Journal des Alternatives

La terreur dans votre assiette : ne plus savoir quoi manger

Claude Vaillancourt, 6 mars 2019

Si on se fie à ce qu’on entend, la bonne alimentation serait le secret de la longévité. À consommer tel produit, à en éviter d’autres, on échapperait au cancer, aux problèmes cardiovasculaires, à d’autres maladies terrifiantes. En ne respectant pas les avis, souvent contraires, qu’on vous donne à ce sujet, vous vous retrouverez tout droit à l’hôpital, ou vous perdrez de précieuses années d’existence.

Manger remet aussi en cause notre bonne conscience écologique. Pour ne pas trop polluer la planète, pour cesser de la détruire, il faut suivre un parcours balisé qui nous fait éviter la viande, les produits aspergés d’insecticides, les crevettes d’élevage, les produits des monocultures, etc.

Si bien qu’on en vient à la seule conclusion envisageable : pour échapper à la catastrophe, il faudrait tout simplement arrêter de manger… Mais comme ce n’est pas possible, il faut tenter de se démêler entre les études contradictoires concernant les effets de la nourriture sur la santé et celles qui le sont tout autant touchant les conséquences de l’agriculture sur l’environnement. De quoi être pris de vertige.

À feuilleter une grande partie de ce qui se publie sur le sujet, le premier réflexe sensé serait de devenir végétarien. Après tout, la viande est très souvent pointée du doigt comme la grande coupable : elle nous rend malade — plus spécifiquement du cancer — et elle est une véritable calamité environnementale.

Mais tout n’est pas si simple. D’abord le végétalisme aussi peut rendre malade. C’est ce qu’a éprouvé, entre autres, l’essayiste féministe Lierre Keith, elle-même végane pendant presque vingt ans. Elle considère aujourd’hui que son régime a carrément détruit sa santé, et celle de bien d’autres personnes d’ailleurs.

Dans un livre très solidement documenté, Le mythe végétalien, elle explique à quel point l’agriculture est une grande destructrice de l’environnement : elle épuise les sols, extermine les espèces animales, draine les rivières au point de les faire disparaître, élimine drastiquement la vie très riche dans la terre. Il s’agit bel et bien d’un massacre, d’une catastrophe écologique.

Certes, il faut réduire sa consommation de bœuf. Il faut aussi voir d’où proviennent les aliments, remonter à la source. On constate alors que la façon d’évaluer leur nocivité se base surtout sur des données récoltées aux États-Unis. Mais un bœuf nourri de grain et de soya, comme on le fait largement dans ce pays, émet beaucoup plus de méthane que son semblable qui mange de la bonne herbe dans un pâturage, comme c’est majoritairement le cas en France.

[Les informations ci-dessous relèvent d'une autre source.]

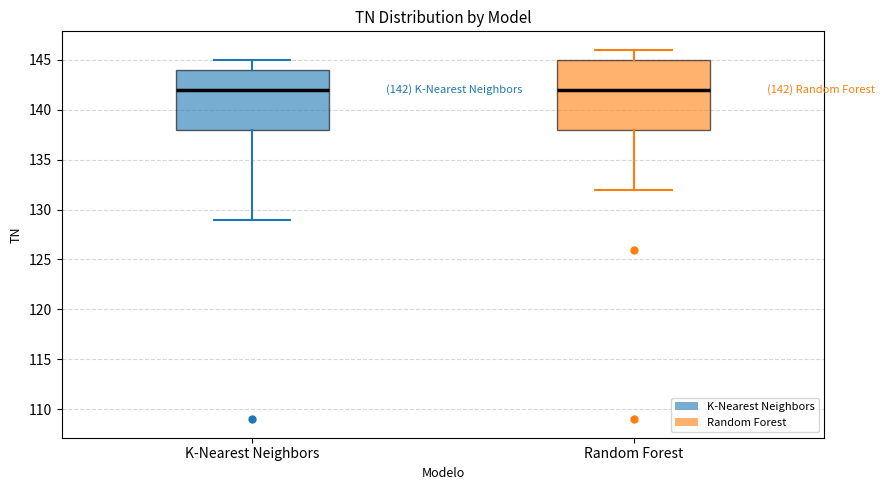

Which box is the tallest, from its lower edge to its upper edge?

Random Forest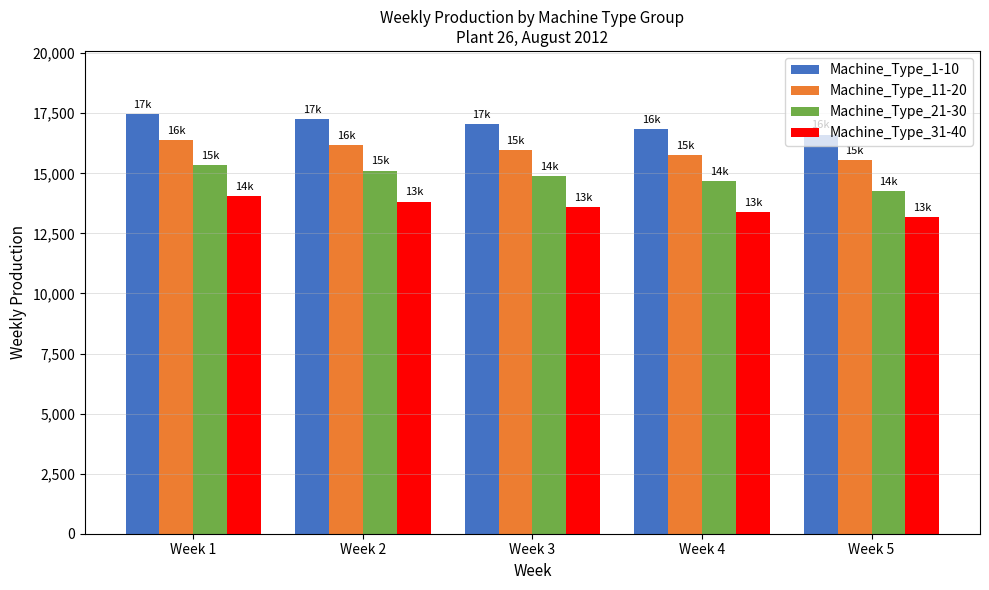

The value of Machine_Type_31-40 at Week 1 is 14038. True or false?

True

De plus, les pâturages sont d’excellents puits de carbone. Ainsi, l’agneau élevé aux États-Unis est l’une des pires viandes à consommer si on tient à protéger l’environnement. Mais tout change radicalement lorsqu’il grandit dans des pâturages où rien d’autre que l’herbe ne parvient à pousser, dans des milieux qui n’ont pas été victimes de déforestation.

Il en est de l’alimentation un peu comme pour la voiture électrique : il faut comprendre ce que vous consommez. Si l’énergie qui produit l’électricité pour faire rouler l’automobile provient du charbon ou du pétrole, les avantages pour l’environnement sont très limités. Si nous mangeons des animaux nourris de grains et des légumes arrosés de grandes quantités de pesticides, nous ne nous préoccupons ni de notre santé, ni de l’environnement.

Le hic, c’est que notre système économique a toujours encouragé les pires pratiques dans le domaine de l’agriculture. La recherche scientifique a eu tendance à développer des produits Frankenstein plutôt que de tenter, par exemple, de hausser les performances de l’agriculture biologique.

Les accords de libre-échange favorisent de loin l’agroindustrie faite pour l’exportation plutôt que les petits producteurs qui visent le marché local et qui se remettent difficilement d’une compétition insoutenable. Les systèmes de subventions se destinent surtout aux plus grands producteurs, alors que les petites fermes, avec leurs produits de qualité, tirent souvent le diable par la queue et n’ont pas toute l’aide qu’elles devraient obtenir.

Changer les mentalités ne sera pas facile. La preuve : la CAQ a choisi de congédier Louis Robert, un biologiste qui a dénoncé le lobby des pesticides, alors qu’elle aurait dû l’écouter. Pour bien manger, pour développer une agriculture respectueuse de l’environnement, plutôt que ces petites manœuvres pitoyables, il nous faut en fait tout transformer, accomplir des pas de géant.